Fast forward 10 years: Horn Entrepreneurship is hiring its seventh full-time faculty member and has an “army of adjuncts” equivalent to almost 30 FTEs. At any given time, Horn has more than 300 students from all UD colleges engaged in one or more of its programs which includes a cohort based major under the Lerner College of Business, three entrepreneurship minors, seven field-specific certificates, a slew of graduate-level programs, and a number of other programs and initiatives.
UNDER THE RADAR
In 2020, The Princeton Review and Entrepreneur magazine ranked Horn and the University of Delaware No. 38 of the top 50 undergraduate schools for entrepreneurial studies out of more than 500 colleges and universities. For all these reasons, we selected Horn Entrepreneurship for this installment for Under The Radar, a periodic feature series highlighting the hidden gems, the best kept secrets, and innovative programs in undergraduate business education. (Read our first installment, “Inside Darla Moore’s Pipeline To Top Wall Street Firms.”)
“Horn Entrepreneurship is on its way to putting the best of Silicon Valley in the First State. Its connection to every tech hub in the country through the amazing alumni network is remarkable, and the teaching talent is equally amazing,” says Jason Bangser, who graduated from UD this summer.
“My professors were actual entrepreneurs who are there for no reason other than to help the next generation of founders and ideators succeed. Everyone is personally invested in the success of the people around them, and the mutual synergy is the driving force behind everything the program accomplishes.”
In developing a university-wide culture of entrepreneurship, Freeman vividly remembers meeting with the dean of the College of Arts and Sciences. Why would our students be interested in starting new, small businesses? the dean asked.
“That is a super limited understanding of what entrepreneurship is all about. I think the word ‘entrepreneurship’ was initially a barrier,” Freeman says.
“Entrepreneurship is really about the mindsets, the skill sets, and having the connections and the access to resources to be effective as a creative problem solver. Once he, and others, understood what we really mean by ‘entrepreneurship,’ and not this historical, super limited myopic notion, things started to change.”
The College of Engineering, the premier college on campus and what University of Delaware is widely known for, recognized the value of an entrepreneurial program then housed under a business school after Horn got involved with the the National Science Foundation and joined the National Innovation Network.

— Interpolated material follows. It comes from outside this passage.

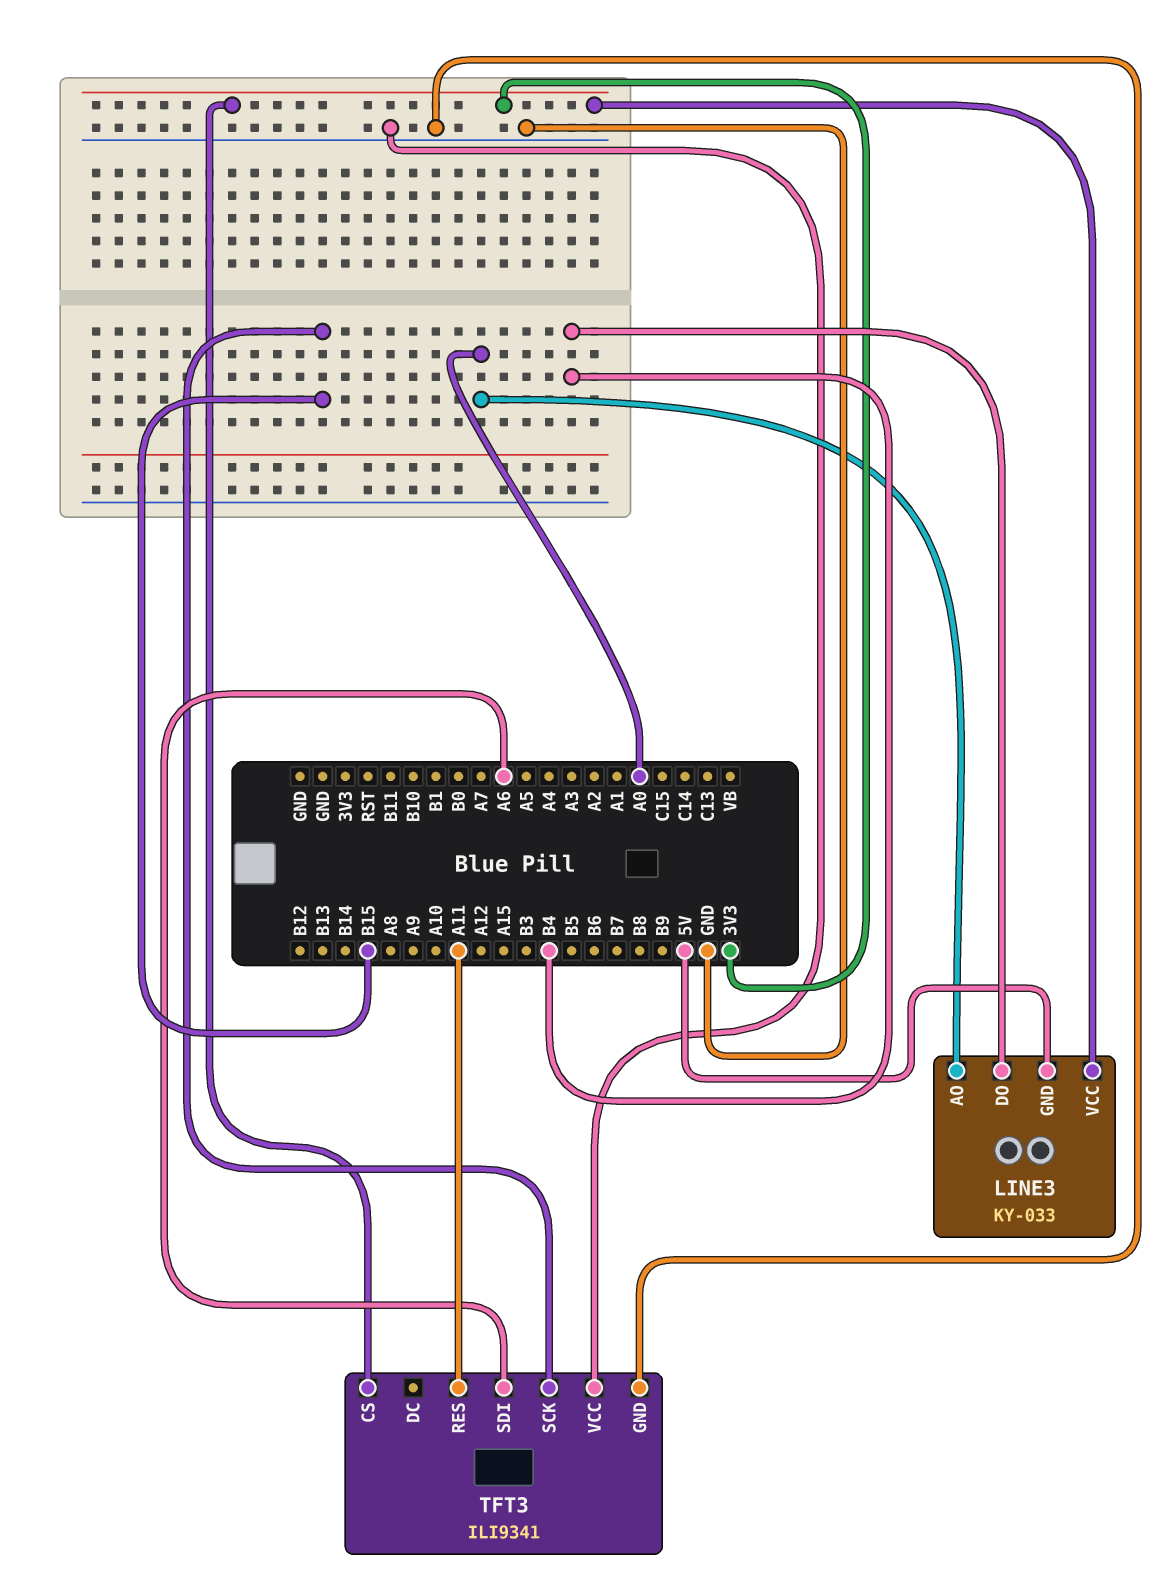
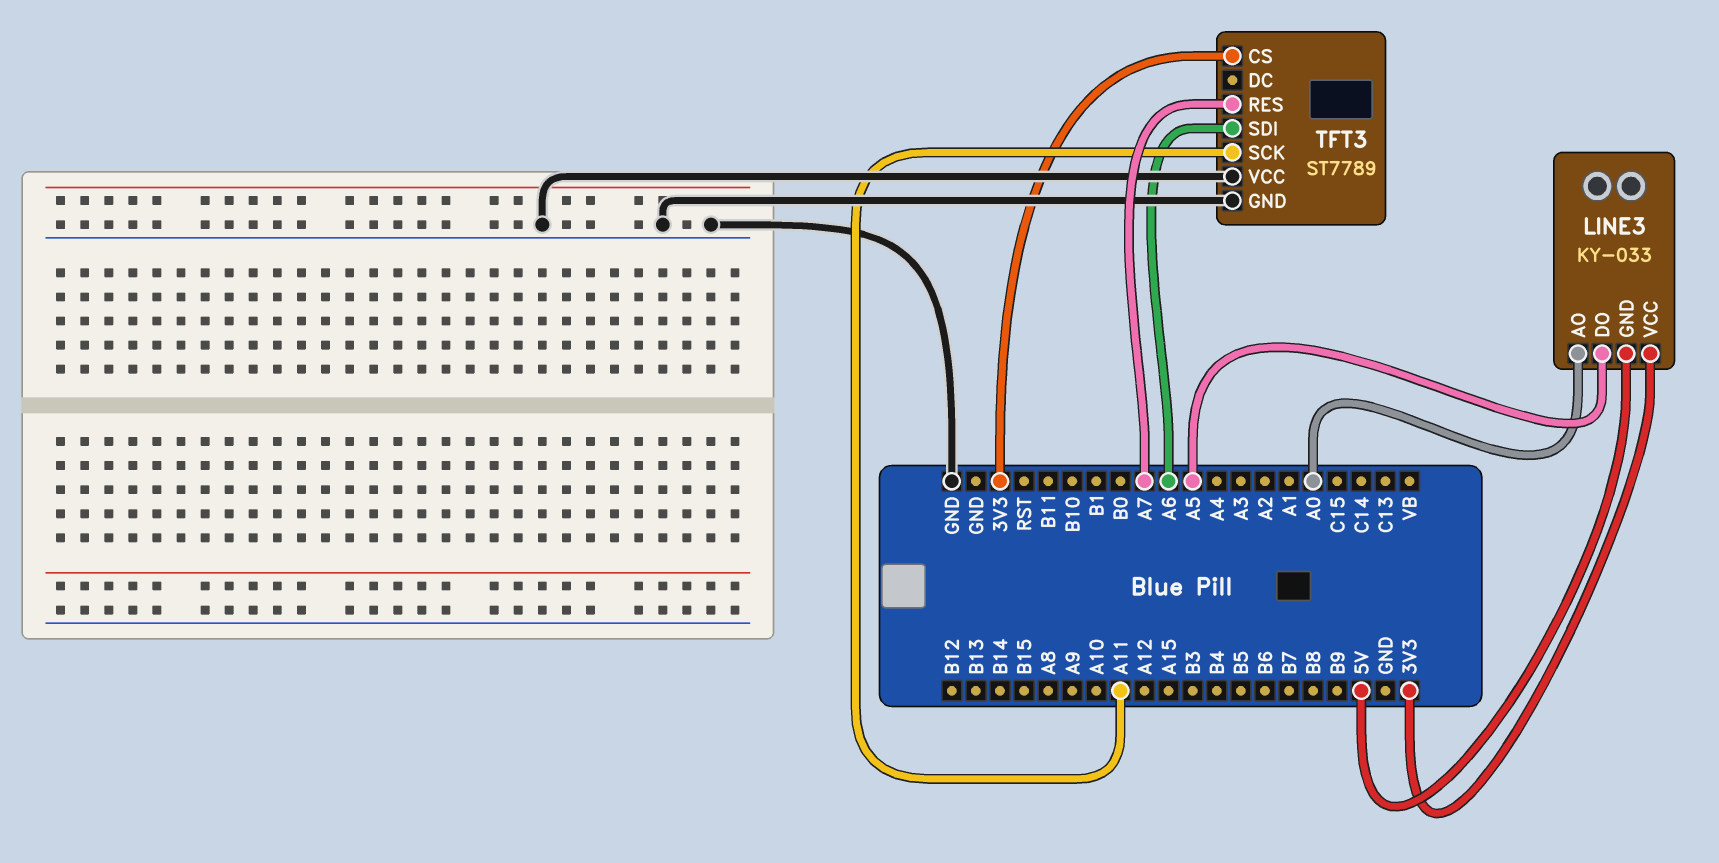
LINE3 pin DO: B4 -> A5
TFT3: ILI9341 -> ST7789
TFT3 pin RES: A11 -> A7
TFT3 pin SCK: B15 -> A11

The Delaware Innovation Fellows, for example, is open to students from any UD major who demonstrates “passion, creativing, leadership and an entrepreneurial mindset,” according to the programs web page. Fellows are afforded professional development and networking while working with Horn experts and resources to complete an innovation project of their choosing. They earn a certificate aligned with their specific interests whether it be design or food innovation or social enterprise.
“The unique part is it’s this cross-disciplinary, like minded community with access to all of these different opportunities that they might not otherwise ever discover,” Freeman says.